| Task item |
Only the total should be returned: the number of lines in the data that hold the string "down".

| Record extracts |
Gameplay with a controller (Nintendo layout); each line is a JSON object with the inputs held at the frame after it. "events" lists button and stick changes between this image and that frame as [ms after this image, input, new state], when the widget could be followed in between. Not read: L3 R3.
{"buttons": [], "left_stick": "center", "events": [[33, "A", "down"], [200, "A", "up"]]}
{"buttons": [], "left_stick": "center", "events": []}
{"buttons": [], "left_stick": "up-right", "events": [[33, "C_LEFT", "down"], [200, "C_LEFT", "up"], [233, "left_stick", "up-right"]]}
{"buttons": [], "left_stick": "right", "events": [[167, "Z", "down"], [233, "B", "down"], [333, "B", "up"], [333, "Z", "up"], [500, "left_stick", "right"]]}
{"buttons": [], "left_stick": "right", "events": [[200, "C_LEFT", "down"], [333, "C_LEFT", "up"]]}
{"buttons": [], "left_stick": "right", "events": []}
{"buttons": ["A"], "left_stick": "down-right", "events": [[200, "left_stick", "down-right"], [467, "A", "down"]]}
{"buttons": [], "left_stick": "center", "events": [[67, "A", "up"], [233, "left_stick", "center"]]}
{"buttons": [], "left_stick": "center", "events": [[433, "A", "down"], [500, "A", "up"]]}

| Reply |
6